FIG 6.

Effects of LTR mutations on the promoter activities of reporter genes in vitro. (A) Comparison of the different LTR variant sequences for which reporter luciferase gene plasmids were constructed. The luciferase reporter viruses were used to infect eMDMs without (B) or with (C) coinfection with DLV121 (for the provision of Tat). After 48 h, the cells were lysed, and the promoter activity of each LTR variant was examined. FDD cells were cotransfected with the pGL-LTRs, pRL-CMV vector, and pcDNA3.1 (D) or pTat (E). The cells were lysed 48 h posttransfection, and the firefly luciferase (Fluc) and Renilla luciferase (Rluc) activities were assayed. LN, derived from the LN40 LTR sequence, was used as the reference sequence. DLV1 was derived from DLV121; compared with the LN sequence, the NRE region of DLV1 has two additional AP-1 binding sites, the EHR has an additional E-box binding site, TSS is mutated to GGTC, and the TAR initiation site is mutated to G. DLV2 was derived from DLV121; compared with the LN sequence, its U3 region has two insertion mutations in positions 56 to 72 and 179 to 194 and a deletion mutation in positions 82 to 92, its NRE has an additional AP-1 binding site, the EHR has one additional E-box binding site, the TSS is mutated to GGTC, and the TAR initiation site is mutated to G. FDDV was derived from FDDV13; compared with the LN sequence, its NRE has an additional 11-bp repetitive sequence in positions 93 to 103 and two AP-1 binding sites, its EHR has one additional MDBP and one additional E-box binding site, the TSS is mutated to GGTC, and the TAR initiation site is mutated to G. U3 was based on FDDV, with the U3 region replaced with the LN sequence.

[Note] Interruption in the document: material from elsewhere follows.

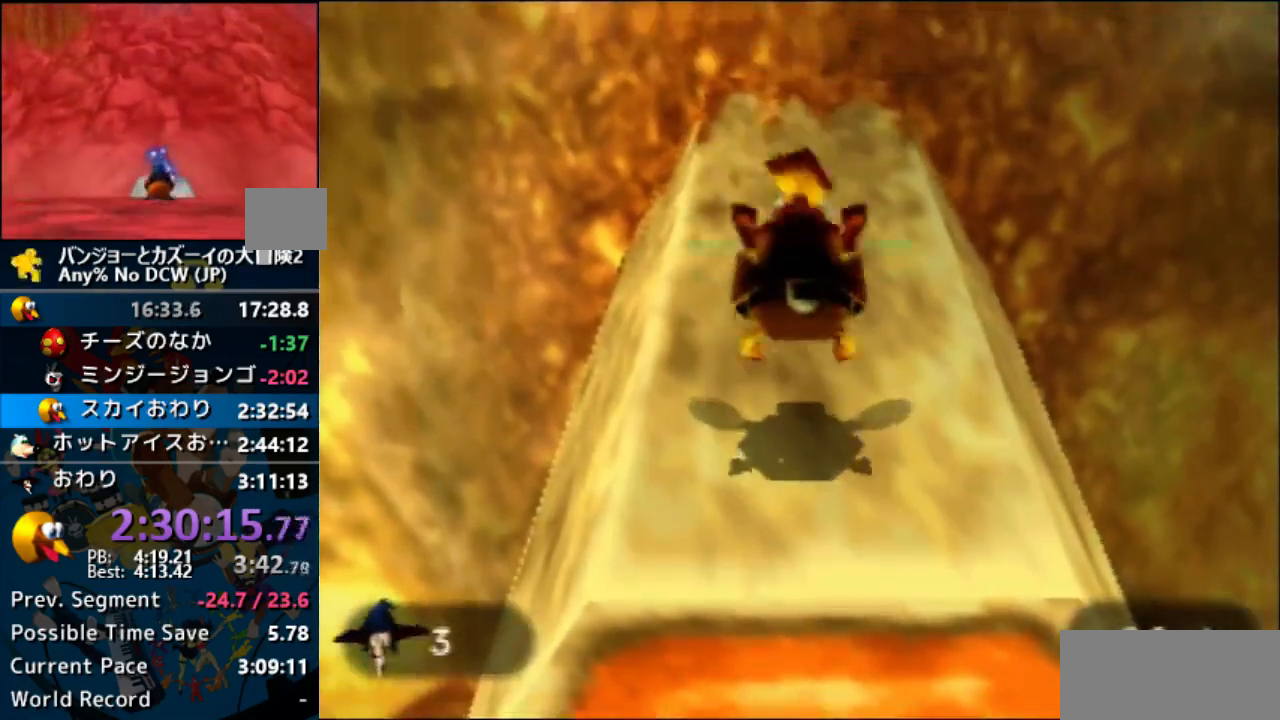
{"dt_ms": 500, "buttons": [], "left_stick": "center", "events": []}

TSS was based on FDDV, with the TSS mutated from GGTC to GGAC. TAR was based on FDDV, with the TAR start site mutated from G to A. FDDV-A was based on FDDV, with the 75T/A and 86T/A mutations and the absence of the two AP-1 binding sites in the NRE. LN+A was based on LN with the 75A/T mutation and the addition of one AP-1 binding site.